* _Activity_
Give back the full set of entries exactly, keeping each line intact.

Source texts of formatted documents:
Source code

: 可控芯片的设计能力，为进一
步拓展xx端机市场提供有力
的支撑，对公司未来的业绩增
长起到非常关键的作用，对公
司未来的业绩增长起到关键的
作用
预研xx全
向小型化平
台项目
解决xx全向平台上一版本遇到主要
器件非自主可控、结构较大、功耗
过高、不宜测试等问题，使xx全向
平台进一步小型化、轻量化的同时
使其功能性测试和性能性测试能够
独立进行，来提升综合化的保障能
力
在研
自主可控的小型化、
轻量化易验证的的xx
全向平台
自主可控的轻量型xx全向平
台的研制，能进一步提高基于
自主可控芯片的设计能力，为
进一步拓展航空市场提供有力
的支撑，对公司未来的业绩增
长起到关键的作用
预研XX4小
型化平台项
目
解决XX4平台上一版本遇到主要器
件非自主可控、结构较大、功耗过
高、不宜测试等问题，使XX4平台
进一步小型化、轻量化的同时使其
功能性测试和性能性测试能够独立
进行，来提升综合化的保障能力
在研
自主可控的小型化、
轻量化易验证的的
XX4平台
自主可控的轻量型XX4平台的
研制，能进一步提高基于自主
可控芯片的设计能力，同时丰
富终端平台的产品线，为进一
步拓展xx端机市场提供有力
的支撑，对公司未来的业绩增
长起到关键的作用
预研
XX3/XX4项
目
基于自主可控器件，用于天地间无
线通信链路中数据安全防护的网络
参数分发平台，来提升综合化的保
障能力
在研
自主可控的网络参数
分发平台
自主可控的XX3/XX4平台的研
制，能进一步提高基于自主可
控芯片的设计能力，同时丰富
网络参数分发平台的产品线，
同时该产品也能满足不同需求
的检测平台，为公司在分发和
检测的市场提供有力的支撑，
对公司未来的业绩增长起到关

* _Answer to this exercise_
Source code

: 可控芯片的设计能力，为进一
步拓展xx端机市场提供有力
的支撑，对公司未来的业绩增
长起到非常关键的作用，对公
司未来的业绩增长起到关键的
作用
预研xx全
向小型化平
台项目
解决xx全向平台上一版本遇到主要
器件非自主可控、结构较大、功耗
过高、不宜测试等问题，使xx全向
平台进一步小型化、轻量化的同时
使其功能性测试和性能性测试能够
独立进行，来提升综合化的保障能
力
在研
自主可控的小型化、
轻量化易验证的的xx
全向平台
自主可控的轻量型xx全向平
台的研制，能进一步提高基于
自主可控芯片的设计能力，为
进一步拓展航空市场提供有力
的支撑，对公司未来的业绩增
长起到关键的作用
预研XX4小
型化平台项
目
解决XX4平台上一版本遇到主要器
件非自主可控、结构较大、功耗过
高、不宜测试等问题，使XX4平台
进一步小型化、轻量化的同时使其
功能性测试和性能性测试能够独立
进行，来提升综合化的保障能力
在研
自主可控的小型化、
轻量化易验证的的
XX4平台
自主可控的轻量型XX4平台的
研制，能进一步提高基于自主
可控芯片的设计能力，同时丰
富终端平台的产品线，为进一
步拓展xx端机市场提供有力
的支撑，对公司未来的业绩增
长起到关键的作用
预研
XX3/XX4项
目
基于自主可控器件，用于天地间无
线通信链路中数据安全防护的网络
参数分发平台，来提升综合化的保
障能力
在研
自主可控的网络参数
分发平台
自主可控的XX3/XX4平台的研
制，能进一步提高基于自主可
控芯片的设计能力，同时丰富
网络参数分发平台的产品线，
同时该产品也能满足不同需求
的检测平台，为公司在分发和
检测的市场提供有力的支撑，
对公司未来的业绩增长起到关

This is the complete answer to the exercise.